Lookie! It’s 1:20am again! At least my insomnia is consistent.

The insomnia began in earnest when the dosage of Abilify and Trileptal were increased last week. These medications seem to be helping, so I don’t want to stop them, and when I do go back to bed in an hour or so I fall right asleep. Both Abilify and Trileptal share similar side effects such as – dizziness, drowsiness, nausea, trouble sleeping (who would have thought?), fatigue, and constipation. At the same time they make one sleepy, and falling asleep at first is no problem. Waking up at this time, which always happens to be 3&1/2 after I go to bed, is not really a problem. It feels okay and I can get things such as dishes or crocheting done.

I was thinking about how DID is a possible side effect of chronic and pervasive child sexual abuse and neglect. Wouldn’t it be nice if we came with warning labels? Human infants are used to propagate the species. Use as directed. May be taken with or without food. The success of human infants are based on your medical condition and response to the infant. To reduce the risk of side effects the infant must be treated with unconditional love, acceptance, and nurturing. Use as directed.
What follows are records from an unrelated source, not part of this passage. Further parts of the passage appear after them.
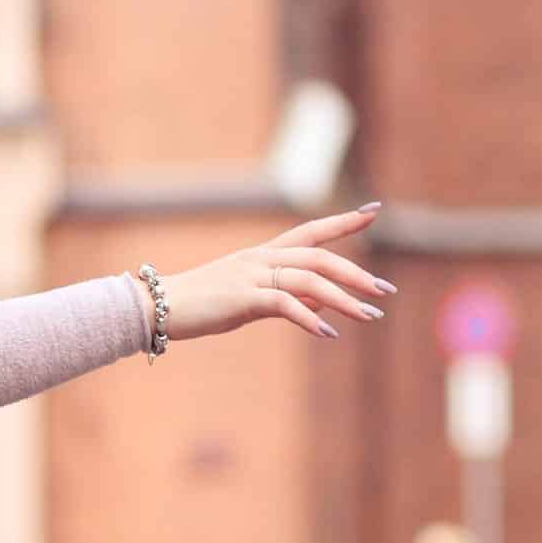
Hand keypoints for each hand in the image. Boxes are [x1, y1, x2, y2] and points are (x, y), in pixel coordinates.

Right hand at [159, 205, 392, 343]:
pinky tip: (329, 334)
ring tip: (369, 317)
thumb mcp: (249, 301)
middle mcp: (261, 258)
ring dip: (344, 299)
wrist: (157, 308)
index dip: (344, 220)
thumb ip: (286, 299)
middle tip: (384, 291)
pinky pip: (285, 304)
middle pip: (320, 257)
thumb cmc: (199, 306)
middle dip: (356, 273)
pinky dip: (310, 318)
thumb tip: (323, 304)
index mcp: (263, 254)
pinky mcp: (242, 297)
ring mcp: (251, 275)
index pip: (311, 231)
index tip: (375, 209)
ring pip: (309, 280)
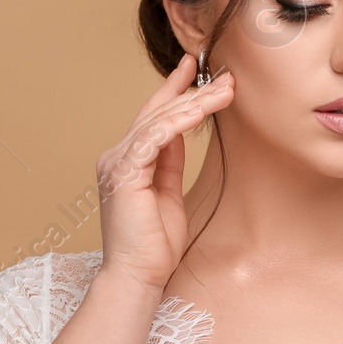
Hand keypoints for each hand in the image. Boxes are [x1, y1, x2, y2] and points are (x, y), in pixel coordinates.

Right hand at [95, 53, 234, 294]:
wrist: (137, 275)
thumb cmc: (154, 244)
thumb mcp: (168, 193)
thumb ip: (170, 162)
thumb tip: (181, 133)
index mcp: (128, 161)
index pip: (152, 117)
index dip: (173, 90)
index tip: (194, 68)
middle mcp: (117, 156)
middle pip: (157, 112)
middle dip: (193, 91)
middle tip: (225, 76)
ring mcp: (117, 163)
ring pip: (159, 120)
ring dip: (195, 102)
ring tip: (225, 90)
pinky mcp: (123, 173)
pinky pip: (155, 137)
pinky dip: (179, 121)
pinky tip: (201, 110)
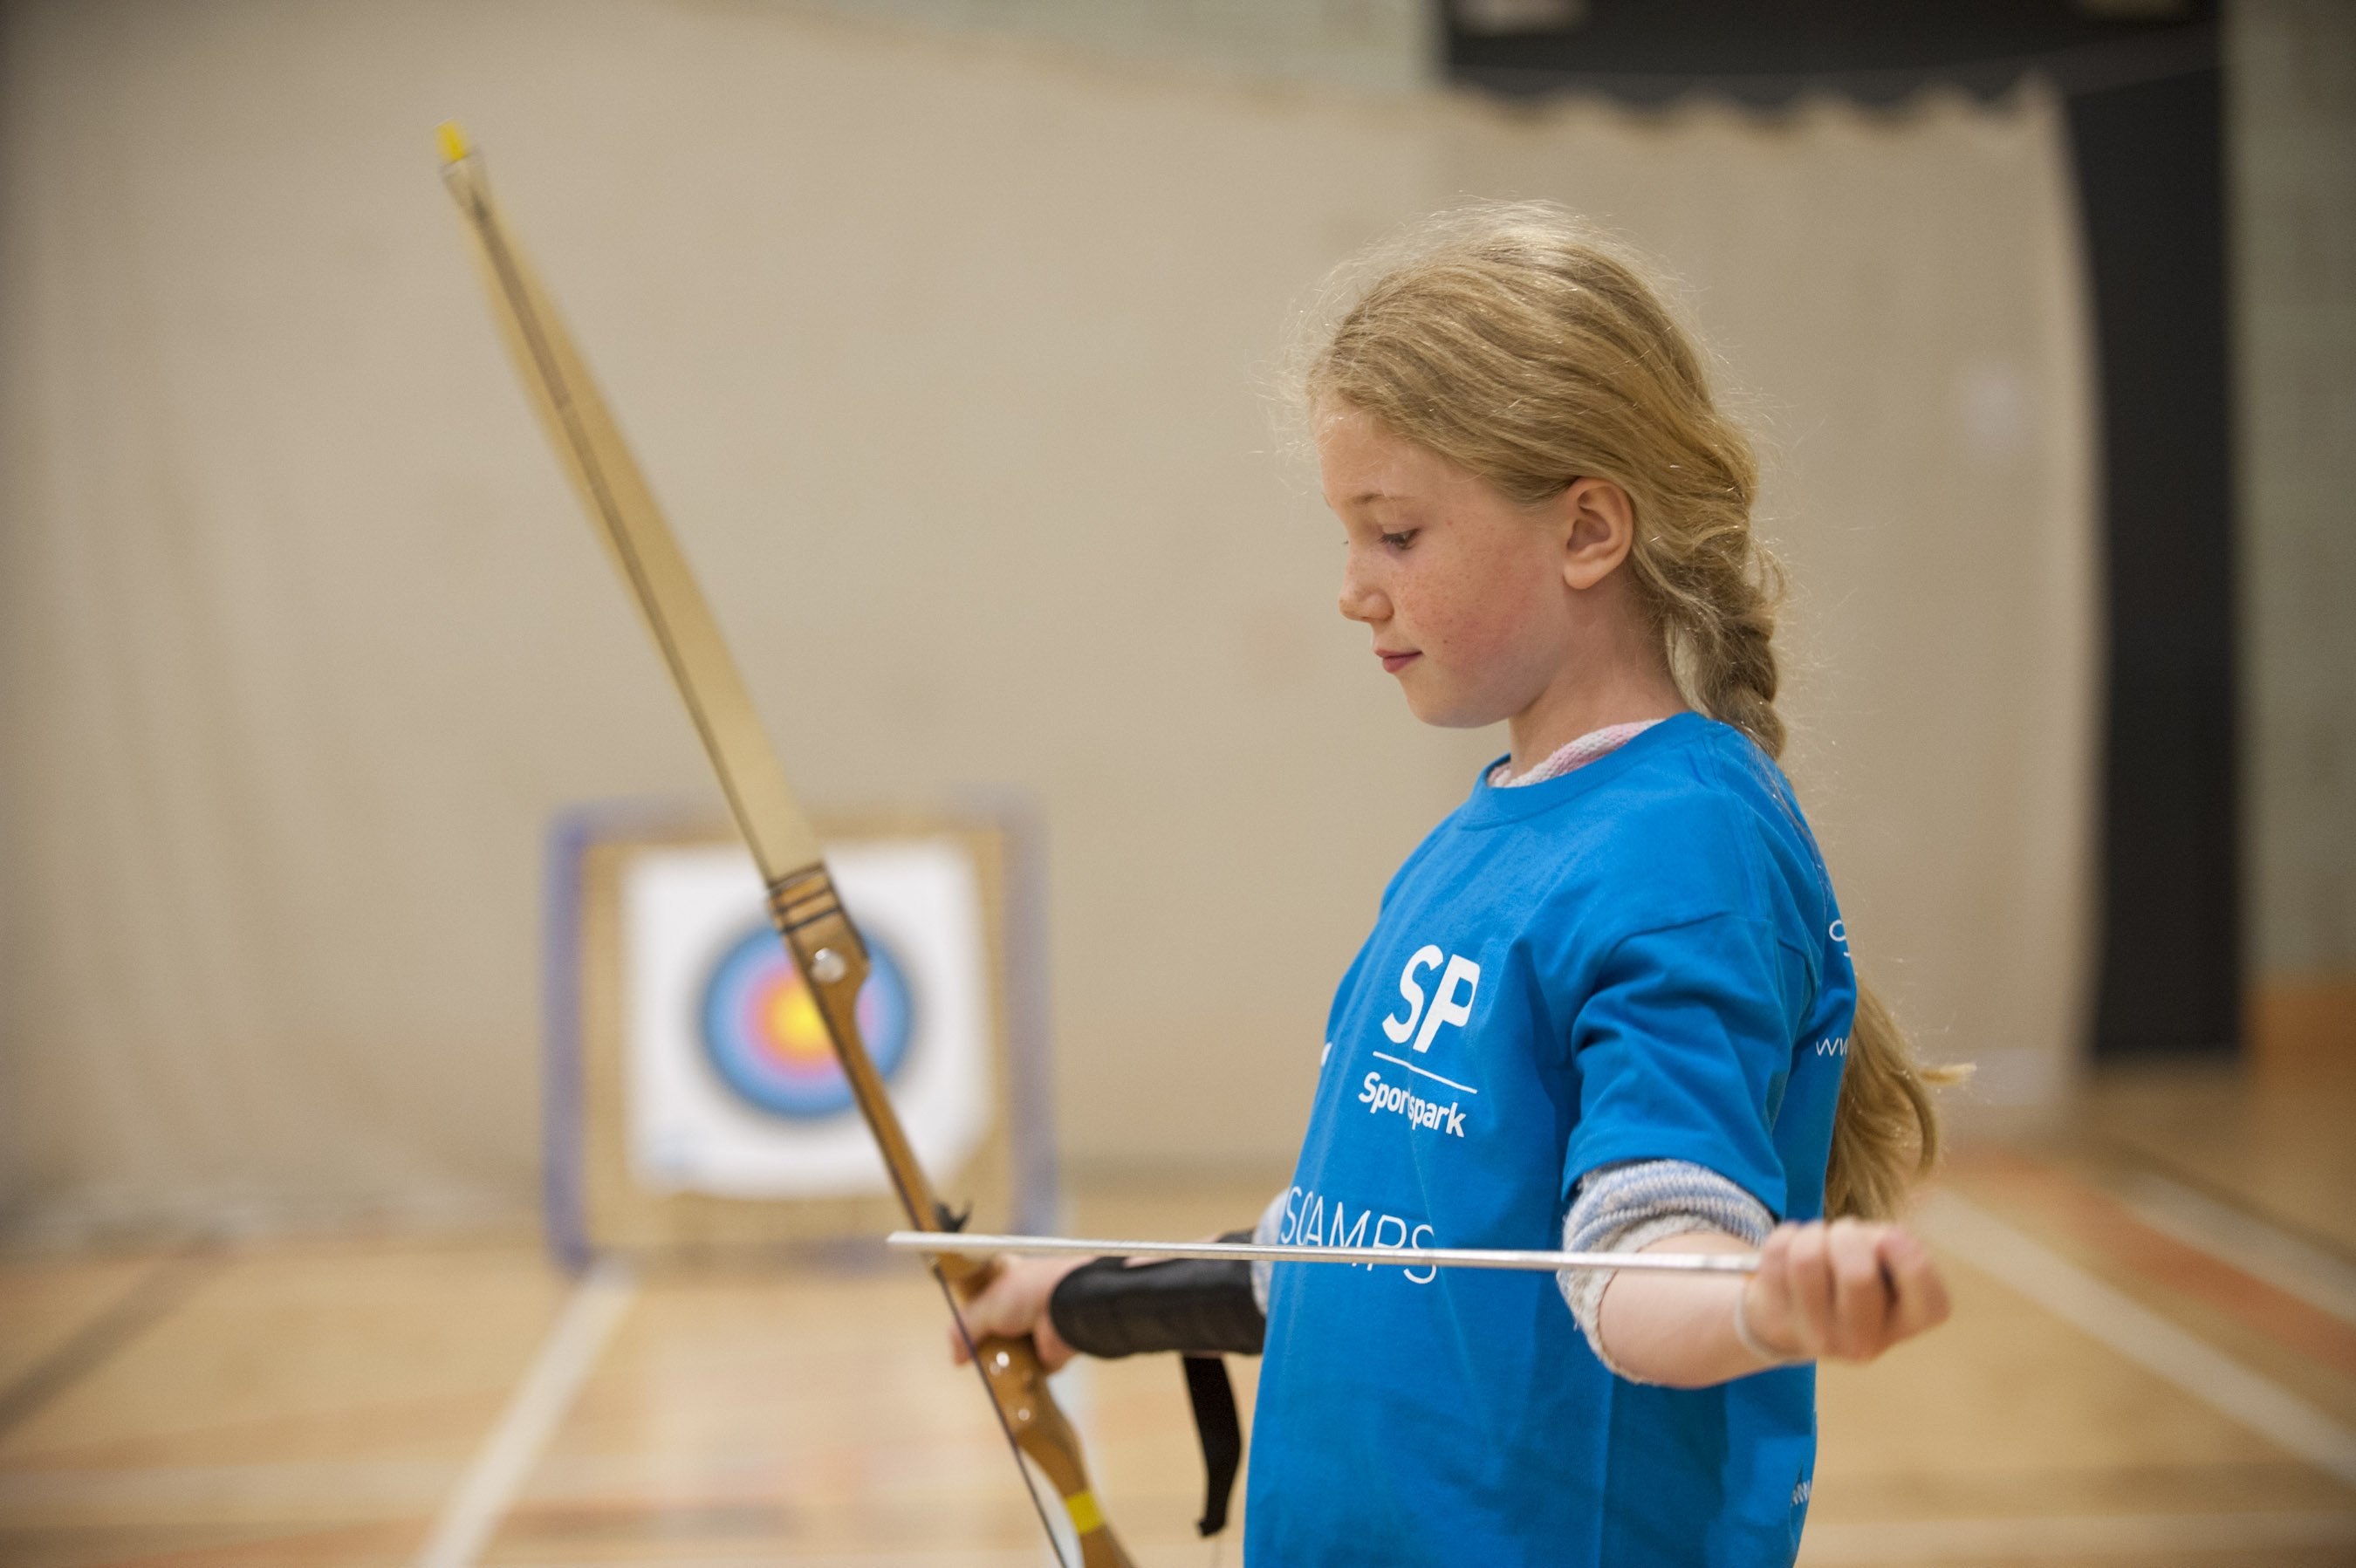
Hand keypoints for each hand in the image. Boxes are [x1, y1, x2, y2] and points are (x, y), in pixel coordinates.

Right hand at [946, 1254, 1088, 1372]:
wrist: (1070, 1307)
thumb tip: (957, 1357)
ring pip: (1010, 1350)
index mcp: (1010, 1280)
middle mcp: (1024, 1303)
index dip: (972, 1314)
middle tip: (971, 1356)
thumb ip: (965, 1330)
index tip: (960, 1332)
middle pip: (995, 1328)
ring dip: (1001, 1361)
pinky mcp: (1048, 1352)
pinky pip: (1028, 1369)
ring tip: (989, 1368)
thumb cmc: (1031, 1292)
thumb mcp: (986, 1306)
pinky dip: (1020, 1375)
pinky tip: (1009, 1378)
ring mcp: (1037, 1328)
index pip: (984, 1298)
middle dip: (984, 1343)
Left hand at [1738, 1218, 1950, 1363]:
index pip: (1928, 1300)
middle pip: (1858, 1274)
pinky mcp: (1777, 1322)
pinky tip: (1790, 1254)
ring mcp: (1818, 1340)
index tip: (1887, 1239)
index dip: (1909, 1257)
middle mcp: (1867, 1344)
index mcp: (1907, 1324)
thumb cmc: (1851, 1273)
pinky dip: (1785, 1236)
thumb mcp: (1884, 1258)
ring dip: (1812, 1234)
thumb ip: (1892, 1245)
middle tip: (1842, 1237)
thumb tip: (1880, 1241)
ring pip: (1808, 1259)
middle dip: (1847, 1235)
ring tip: (1816, 1244)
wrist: (1794, 1312)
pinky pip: (1777, 1254)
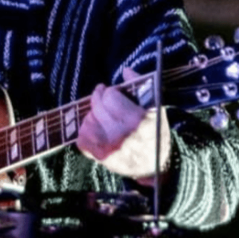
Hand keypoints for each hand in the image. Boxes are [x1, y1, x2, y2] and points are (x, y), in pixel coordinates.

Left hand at [77, 68, 170, 184]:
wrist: (157, 166)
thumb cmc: (157, 134)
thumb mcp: (156, 108)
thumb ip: (141, 86)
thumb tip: (125, 70)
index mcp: (136, 119)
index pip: (110, 96)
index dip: (111, 92)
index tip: (114, 93)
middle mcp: (120, 133)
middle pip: (97, 107)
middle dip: (100, 100)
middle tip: (105, 100)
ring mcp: (108, 147)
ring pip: (87, 121)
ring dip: (93, 116)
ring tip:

Possible side effects if infant is not taken care of properly are loss of sense of self, inability to establish successful relationships, mental and sexual disorders, fragmentation of the self, inability to trust among other side effects too numerous to list in this blog.


At first I wanted to write about the effects of child sexual abuse and neglect but so much has already been written. The left panel of this page is replete with excellent information on that. The only thing to add would be my personal story, but it’s so similar to millions of other stories that I feel mine would be lost among them. That doesn’t bother me but I wish I could add something new or fresh, something that would make a difference, something that would make you stop and say “Ah. She has a point there.”.

While I wade through the potential side effects of prolonged abuse I feel that all I have to offer is an example of what not to do with a child. I was hoping to be a little more, like the person who cures cancer, or the first person on Mars. I do believe I am creating a positive situation with the way I raise my children, but it doesn’t feel like that is enough sometimes.

Here is a corny analogy: I wanted to make a splash in this world, but I’m only able to start a ripple. That is closer to how I feel.

Now I feel sleepy again so I’ll mosey on up to bed. Toodles.

A new era dawns

April 30, 2010

Tonight I start taking Trileptal and Abilify. Tomorrow all of my complex-PTSD symptoms will be gone, I will be completely and happily integrated, and my abusers will spend the rest of their miserable lives in jail.

*sigh*

Oh, I forgot about world peace, lions and lambs hanging out together, and no more poverty, etc. for good measure.